Stop wasting time boy
You’re late all your life boy
They won’t have the patience
For someone like you
Your memory’s fading
I’ll love you forever
I’ll try to remember
I’ll try to hold on

You’re standing alone boy
Waiting for dreams boy
Waiting for something
To make them come true
Don’t ever leave boy
I’d miss you too much boy
I’ll never forget you
As long as I’m here​


Everyday I kindof tell myself, no worries, I'll beat this, just like I beat everything else. But it's gotten to a point where I'm not sure if a part of me didn't die somewhere along the way. The sadness doesn't make me cry now, but sometimes I wish it did. Maybe then I could let it all out and move on.
 
Cool...I'm glad you're not giving up on yourself.
When you're ready to cry you will.
People grieve in different ways.....Don't trip.
Some people don't shead tears...they just go about it different.

Yeah...crying helps release..
Maybe talking about it, bring in out into the open might also be a releasing for you.
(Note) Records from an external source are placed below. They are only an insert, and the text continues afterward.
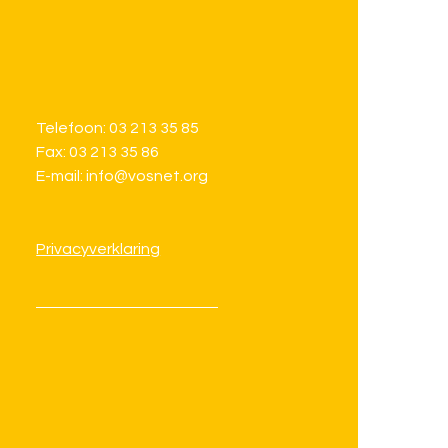
Telefoon: 03 213 35 85
Fax: 03 213 35 86
E-mail: info@vosnet.org
Privacyverklaring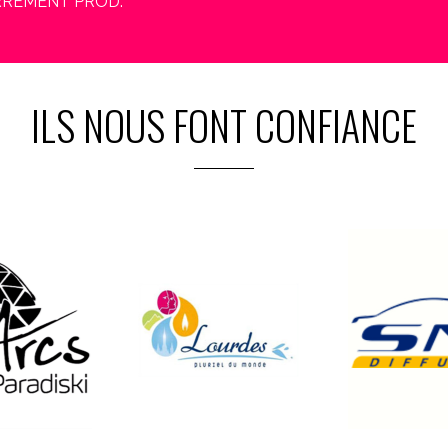
 CARREMENT PROD.
ILS NOUS FONT CONFIANCE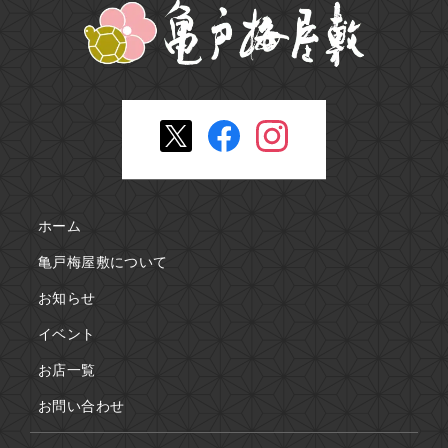
ホーム
亀戸梅屋敷について
お知らせ
イベント
お店一覧
お問い合わせ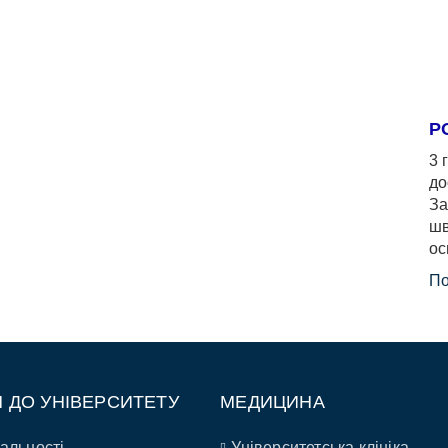
Р
3 
до
За
шв
ос
По
П ДО УНІВЕРСИТЕТУ
МЕДИЦИНА
альності
Університетська клініка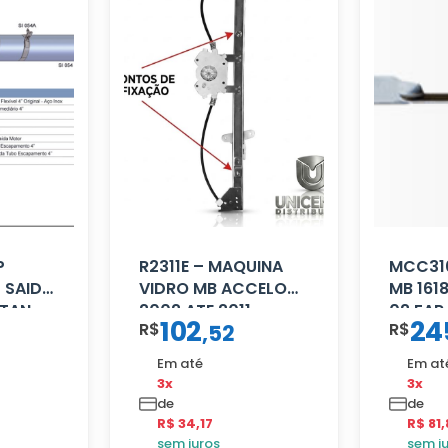
P
R2311E – MAQUINA
MCC310
 SAIDA
VIDRO MB ACCELO
MB 161
ITAN
2002 ATE 2011
02 FAR
102
24
R$
R$
,
52
S/MOTOR LE
Em até
Em at
3x
3x
de
de
R$ 34,17
R$ 81,
sem juros
sem j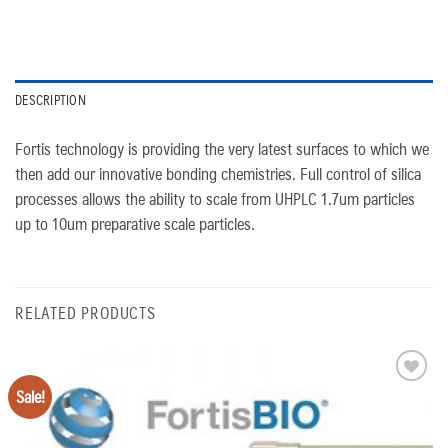
DESCRIPTION
Fortis technology is providing the very latest surfaces to which we
then add our innovative bonding chemistries. Full control of silica
processes allows the ability to scale from UHPLC 1.7um particles
up to 10um preparative scale particles.
RELATED PRODUCTS
Sale!
Add
to
wishlist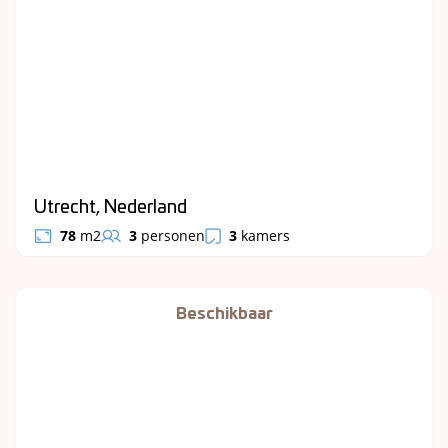
Utrecht, Nederland
78
m2
3
personen
3
kamers
Beschikbaar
Give yourself a break. We all make mistakes. At least you're mature enough to admit it.
Give yourself more credit man. We all learn from your mistakes.
Your feelings woun't kill ya ...just process them and let them go.

*sigh*...women... can't live with them , can't live without them.
Don't trip...keep reaching out to people to help you through it or just maybe write.
Yeap...yeap. i can relate...
 
Well it's better not to be with someone if your not interested, there's reason why your not. Don't get so down about it there's plenty more fish in the sea.